# [Conjunto de exercícios]
(a) Segundo o texto sobre a cerimónia, que cargo ocupou durante anos o pai dos gémeos?
(b) Redija a continuação do texto sobre a cerimónia a partir da sua última frase.

━━━ Texto do documento ━━━

Na cerimónia, que começou com atraso e entraves técnicos – "era o tipo de situação em que nos dizia logo que não podia ser assim", sorriu ao nosso lado uma antiga funcionária – a primeira intervenção caberia a Ferro Rodrigues, amigo das lutas que antecederam a causa da saúde pública. "Tinha 13 anos quando ouvi falar pela primeira vez dos manos George. Representavam o grupo dos democratas contra a oposição", contou o presidente da AR.
João George, cinco minutos mais velho, também estava, junto com o resto da família. Em comum, a voz, os gestos e a pontualidade herdada do pai, Carlos H. George, durante anos diretor do Hospital de Sta. Marta. "Os porteiros acertavam o relógio pelo nosso pai", conta João. Francisco diria que, até aos 15 anos, só a mãe os distinguia. "Quando olhava ao espelho tinha de mexer a mão para saber quem era eu". A irmã mais nova cinco anos, Rita, aproximar-se-ia no fim a pedir que reponhamos a verdade: ela também nunca confundiu os gémeos.
"Estiveste no lado certo da história, na barricada da democracia", lembrou Ferro, recordando um dia em que andavam a arrancar cartazes da Ação Nacional Popular e foram salvos dos homens armados da Legião Portuguesa por Nicolau Breyner. George viria a "orientar o talento" para a saúde, somando 44 anos de serviço público.

━━━ Entradas fornecidas ━━━

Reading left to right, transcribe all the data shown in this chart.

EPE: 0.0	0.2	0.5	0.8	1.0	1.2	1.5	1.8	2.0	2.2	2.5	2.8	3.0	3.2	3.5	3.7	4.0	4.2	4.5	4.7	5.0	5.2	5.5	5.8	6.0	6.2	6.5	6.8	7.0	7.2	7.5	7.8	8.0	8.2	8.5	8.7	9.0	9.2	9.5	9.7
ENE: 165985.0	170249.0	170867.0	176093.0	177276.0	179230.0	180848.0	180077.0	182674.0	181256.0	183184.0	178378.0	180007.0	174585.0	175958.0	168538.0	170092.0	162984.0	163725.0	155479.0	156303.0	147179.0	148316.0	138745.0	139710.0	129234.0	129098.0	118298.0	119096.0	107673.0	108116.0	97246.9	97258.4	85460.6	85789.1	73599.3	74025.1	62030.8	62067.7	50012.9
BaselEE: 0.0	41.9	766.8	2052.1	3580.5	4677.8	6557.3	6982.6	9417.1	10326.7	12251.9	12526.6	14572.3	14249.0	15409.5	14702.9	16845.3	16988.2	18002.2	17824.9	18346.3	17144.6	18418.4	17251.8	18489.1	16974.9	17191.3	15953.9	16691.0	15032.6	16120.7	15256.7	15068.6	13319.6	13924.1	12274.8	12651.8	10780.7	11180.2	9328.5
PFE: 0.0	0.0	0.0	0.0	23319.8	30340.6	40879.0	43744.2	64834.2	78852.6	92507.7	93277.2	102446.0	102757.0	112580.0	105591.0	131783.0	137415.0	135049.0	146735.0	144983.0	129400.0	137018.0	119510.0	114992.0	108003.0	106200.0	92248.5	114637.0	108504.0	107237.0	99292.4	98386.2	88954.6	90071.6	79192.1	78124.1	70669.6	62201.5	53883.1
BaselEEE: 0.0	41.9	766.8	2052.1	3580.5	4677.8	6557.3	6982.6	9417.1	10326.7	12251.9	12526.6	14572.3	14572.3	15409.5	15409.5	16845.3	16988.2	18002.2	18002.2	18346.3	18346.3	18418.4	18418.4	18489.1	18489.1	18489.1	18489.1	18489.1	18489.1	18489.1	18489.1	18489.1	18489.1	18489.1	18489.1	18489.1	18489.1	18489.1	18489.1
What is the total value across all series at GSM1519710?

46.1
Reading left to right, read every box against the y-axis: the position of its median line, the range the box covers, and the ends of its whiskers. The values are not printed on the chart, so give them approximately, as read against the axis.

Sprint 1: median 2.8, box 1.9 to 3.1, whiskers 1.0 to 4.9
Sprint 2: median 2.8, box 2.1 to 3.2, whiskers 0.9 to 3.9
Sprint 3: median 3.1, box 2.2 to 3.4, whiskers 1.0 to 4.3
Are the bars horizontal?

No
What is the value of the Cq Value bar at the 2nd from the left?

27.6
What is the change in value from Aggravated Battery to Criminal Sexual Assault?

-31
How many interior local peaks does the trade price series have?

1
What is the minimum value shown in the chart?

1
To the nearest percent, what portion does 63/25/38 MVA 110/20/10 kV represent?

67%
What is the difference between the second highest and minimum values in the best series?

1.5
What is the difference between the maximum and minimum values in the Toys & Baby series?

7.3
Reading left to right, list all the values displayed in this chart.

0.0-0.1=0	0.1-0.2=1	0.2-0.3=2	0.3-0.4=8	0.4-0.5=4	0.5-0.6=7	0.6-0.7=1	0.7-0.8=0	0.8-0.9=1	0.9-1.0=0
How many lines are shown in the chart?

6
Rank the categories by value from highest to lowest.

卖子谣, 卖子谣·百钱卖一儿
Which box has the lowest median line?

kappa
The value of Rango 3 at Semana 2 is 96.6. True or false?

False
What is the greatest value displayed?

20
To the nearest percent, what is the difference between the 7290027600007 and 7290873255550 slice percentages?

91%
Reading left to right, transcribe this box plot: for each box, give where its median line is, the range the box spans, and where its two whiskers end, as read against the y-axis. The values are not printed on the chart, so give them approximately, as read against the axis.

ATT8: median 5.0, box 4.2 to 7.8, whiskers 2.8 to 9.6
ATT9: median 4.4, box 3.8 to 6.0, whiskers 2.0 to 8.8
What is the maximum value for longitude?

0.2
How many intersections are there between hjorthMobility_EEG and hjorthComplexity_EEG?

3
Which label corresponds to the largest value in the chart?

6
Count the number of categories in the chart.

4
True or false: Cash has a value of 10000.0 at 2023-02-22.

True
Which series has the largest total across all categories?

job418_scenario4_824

━━━

# [Respostas aos exercícios]
(a) Foi diretor do Hospital de Sta. Marta.

(b)
Francisco George com o motorista Rodolfo Gigante, há 15 anos
Comunicador, construtor do SNS ou a obsessão pelo trabalho e servir o outro – que o ajudou a superar a morte da mulher e de uma filha num acidente – foram alguns dos elogios. Na sala, haveria mais histórias. Rodolfo Gigante, motorista do diretor-geral nos últimos 16 anos, diz que nada bate o episódio num hotel do Porto. Ficou com a suíte e o «chefe» com o quarto que lhe estava reservado. "Quando ligaram a perguntar se tinha gostado do hotel de cinco estrelas ele disse que não era grande coisa. Eu nem tive tempo para ver todas as divisões, até tinha ginásio", ri.
Quando o stresse era muito, o motorista chegava a atender o telefone aos jornalistas – que George não se esqueceu de elogiar como pilar da saúde pública – e tornou-se parte da família, como atesta a companhia dos netos do diretor cessante na cerimónia. Esperam que o avô, que quer ser presidente da Cruz Vermelha, tenha mais tempo. Elogiam-lhe as prendas e os incentivos a comerem bem. "Na festa de anos da minha mãe levou uma pizza de gomas, mas sem açúcar", conta Maria João, de nove anos.
No último ato, George falou dos pequenos mas excecionais meios da DGS. E deixou um pedido à AR para que a Constituição seja revista e permita pôr doentes de quarentena. "Hoje se alguém com ébola quisesse sair e apanhar o metro podia". Falou dos avanços na digitalização das ferramentas, que despertam interesse lá fora, e das ameaças para o futuro: doenças infecciosas, resistência a antibióticos e o peso das doenças crónicas causadas pelo estilo de vida. A cerimónia terminou com o sussurrar da associação Música nos Hospitais, com ‘Barco Negro’, de Amália. «Dizem as velhas da praia, que não voltas: São loucas! São loucas!».